Forty recorded deaths at a single waterfall is a notable figure. The first was documented in 1851, and the causes since then have ranged from accidental drownings to suicides to at least one murder. The falls have also attracted thrill-seekers with more courage than sense. In 1999, BASE jumper Jeb Corliss leapt from the cliff edge and nearly died when his parachute opened asymmetrically, swinging him directly into the downpouring water. He survived, barely, adding his name to a long list of people who underestimated the forces at work here. The combination of deaths, legend, and the falls' sheer visual drama has given Howick Falls what one might call a complicated reputation -- a place simultaneously beautiful and ominous, where the water invites contemplation and the pool below discourages lingering.
Despite its dark history -- or perhaps, as the tourism literature carefully notes, because of it -- KwaNogqaza has become one of the principal attractions of the KwaZulu-Natal Midlands. The town of Howick sits on the Midlands Meander, a popular driving route through rolling green hills dotted with craft studios, cheese farms, and small-batch breweries. The falls offer a counterpoint to this pastoral gentleness: a reminder that the landscape here is not merely charming but geologically active, shaped by the same tectonic forces that built the Drakensberg escarpment to the west. A viewing platform provides a safe vantage point above the gorge. The Umgeni River continues beyond the falls toward Durban and the Indian Ocean, carrying with it the mineral sediment of the Midlands and, if the sangomas are right, the watchful presence of something ancient in the deep water.

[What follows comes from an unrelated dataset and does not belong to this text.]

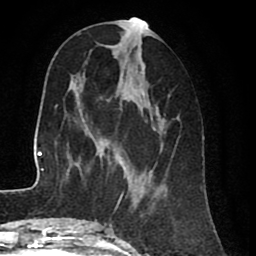
Breast MRI (dynamic contrast-enhanced), one axial slice; position 32 of 80 along the scan axis; cropped to one breast; dynamic contrast-enhanced series, time point 2 of 8 at this slice position (early post-contrast); 1.5 T; TE 2.6 ms, TR 5.6 ms; 2 mm slice thickness; 256 × 256 image matrix, field of view 170 × 170 mm. Female patient.
Outlined on this slice (semi-automatic segmentation, software-assisted and operator-edited):
- enhancing-tissue mask used for the functional tumour volume (all voxels passing the contrast-enhancement thresholds inside the analysis volume; usually the tumour): bounding box <99,17,179,227> (left, top, right, bottom; pixels)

Located at 29.49S, 30.29E in the town of Howick, KwaZulu-Natal Midlands, South Africa. The falls appear as a white plume on the Umgeni River where it drops into a forested gorge. Best viewed at 2,000-4,000 feet AGL. The Midlands terrain is gently rolling hills at approximately 1,000-1,100 m ASL, so the gorge stands out clearly. Nearest major airport: Pietermaritzburg (FAPM), approximately 25 km to the southeast. Durban's King Shaka International (FALE) is about 100 km to the east. Visibility is generally good, though afternoon mist and cloud can develop in the gorge.